▶ **TEKS BACAAN**
^^^^

Kalimat diatas memiliki maksut bahwa dedaunan cemara
yang jatuh berguguran seolah-olah menceritakan sebuah kehidupan yang mulai
lelah. Lalu pada bait selanjutnya yaitu :
“Terasa hari akan jadi
malam”
Malam identik dengan kesunyian, kegelapan, waktu
untuk istirahat dan akhir dari sebuah kejadian yang terjadi hari ini. Kalimat
diatas merupakan penggambaran tentang perjalanan hidup yang pasti akan selalu berakhir
dan semua yang bernyawa pasti akan mati.
4.
Menghubungkan
Dengan Sosial Budaya
Hubungannya
terlihat pada bait kedua yaitu tentang kewajiban atau batasan yang bisa
dilakukan oleh anak-anak atau orang dewasa. Dalam masyarakat ada pembagian
tanggung jawab, antara anak-anak dan orang dewasa memiliki tanggung jawab yang
berbeda.
III.
Interpretasi
Puisi
“Derai-Derai Cemara” pada judul merupakan gambaran
dari daun-daun cemara yang berguguran. Mempunyai makna tentang runtuhnya harapan
penyair sejak awal masa kanak-kanaknya.
1.
Bait
Pertama
a.)
Kalimat
I
“Cemara menderai sampai jauh”
Cemara
merupakan pohon yang berbatang tinggi, lurus, daunnya kecil-kecil seperti lidi
dan mudah terhempas oleh angin. Menderai sendiri maknanya berjatuhan atau berguguran.
Cemara menerai sampai jauh disini maksutnya bahwa dedaunan cemara yang jatuh
berguguran, seolah-olah menceritakan sebuah perjalanan kehidupan yang mulai
lelah.
b.)
Kalimat
II
“Terasa hari akan jadi
malam”

^^^^

▶ **DATA YANG DIBERIKAN**
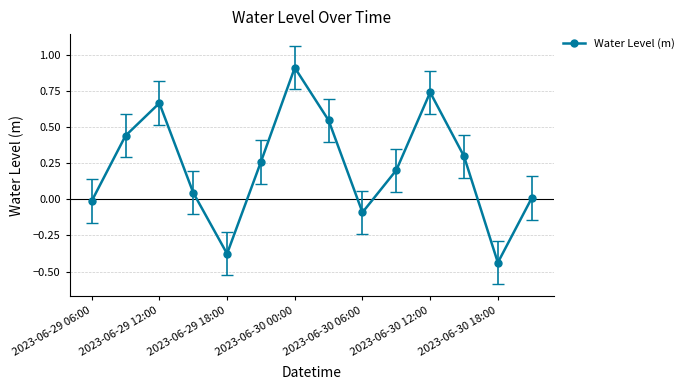

What is the greatest value displayed?

0.9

^^^^

▶ **YANG DIBUTUHKAN**
Jawablah pertanyaan berikut berdasarkan teks bacaan.
1. Apa makna kata "menderai"?
2. Dengan apa saja malam diidentikkan?
3. Pada bait keberapa hubungan puisi dengan sosial budaya terlihat?

▶ **PENYELESAIAN**
1. Berjatuhan atau berguguran.
2. Kesunyian, kegelapan, waktu untuk istirahat, dan akhir dari sebuah kejadian yang terjadi hari ini.
3. Bait kedua.